= Povilas Budrys =

Lithuanian actor and artist

 Povilas Budrys (born August 12, 1962 in Čiulai, Molėtai) is a Lithuanian theatre and film actor and artist.

==Career==

===Theatre===
He graduated from the Lithuanian Academy of Music and Theatre under Jonas Vaitkus in 1981. Early roles include Saulinus (Saul) in Juozas Glinskis's Kingas (Kings) in 1980, Mankurtas in Čingizas Aitmatovas's Ilga kaip šimtmečiai diena in 1983 and Scipio in Albers Camus's Kaligula, also in 1983. In 1984-1988 he was with the Kaunas State Drama Theatre. He played Vyras - Paukštis under Sigitas Geda and Bronius Kutavičius in their production of Strazdas - žalias paukštis in 1985 (later adapted into a film in 1990), and later played Avdijus in Čingizas Aitmatovas's Golgota, Jonelis Ivanovas in Saulius Šaltenis's Duokiškis and worked with Virginia Kelme- lyte performing the leading roles in its production of "The Green Thrush" in 1987. From 1989-1999 (with a break in 1994) with the Vilnius State Youth Theatre.
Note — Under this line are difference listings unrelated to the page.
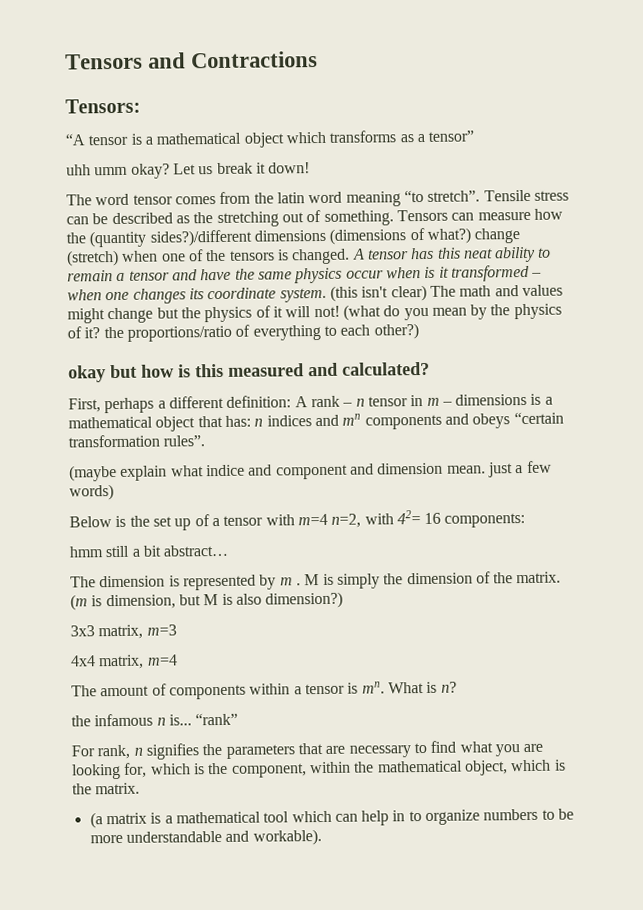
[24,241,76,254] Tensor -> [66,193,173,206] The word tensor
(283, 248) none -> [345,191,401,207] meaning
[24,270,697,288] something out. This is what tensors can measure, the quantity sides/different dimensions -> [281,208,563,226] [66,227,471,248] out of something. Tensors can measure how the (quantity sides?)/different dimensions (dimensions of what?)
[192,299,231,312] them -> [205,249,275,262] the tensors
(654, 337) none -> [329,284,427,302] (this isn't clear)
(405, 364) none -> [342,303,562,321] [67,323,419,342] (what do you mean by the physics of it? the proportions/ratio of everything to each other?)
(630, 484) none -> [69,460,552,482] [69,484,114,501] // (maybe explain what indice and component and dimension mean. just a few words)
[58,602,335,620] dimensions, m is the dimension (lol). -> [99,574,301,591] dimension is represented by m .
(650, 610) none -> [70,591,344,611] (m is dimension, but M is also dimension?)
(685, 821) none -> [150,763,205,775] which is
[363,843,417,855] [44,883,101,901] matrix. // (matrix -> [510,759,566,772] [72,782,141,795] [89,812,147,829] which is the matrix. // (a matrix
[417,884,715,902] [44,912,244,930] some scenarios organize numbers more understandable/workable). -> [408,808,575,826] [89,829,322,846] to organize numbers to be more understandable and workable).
He played Alkanasis in Knudas Hamsunas's production of Badas in 1989/1990, considerably acclaimed, which was shown at the Baltic spring exhibition of "Riga 1990". He appeared in Eimuntas Nekrošius's performance of Song of Songs at the youth theatre, controversial for its use of crucifixes. He also worked with Viktorija Kuodyte in Wasted Land and played the character of Treplevas in The Seagull in 1991, a play by Anton Chekhov.

In the 1991/1992 season he was elected Best Actor by the Lithuanian Theatre Union. In 2007 he won the Golden Stage Cross Award for his work in Johann Wolfgang von Goethe's "Faust".

===Film===
In 1991 he appeared in the film Sala (The Island) and in 2005 starred in Stiklo salis.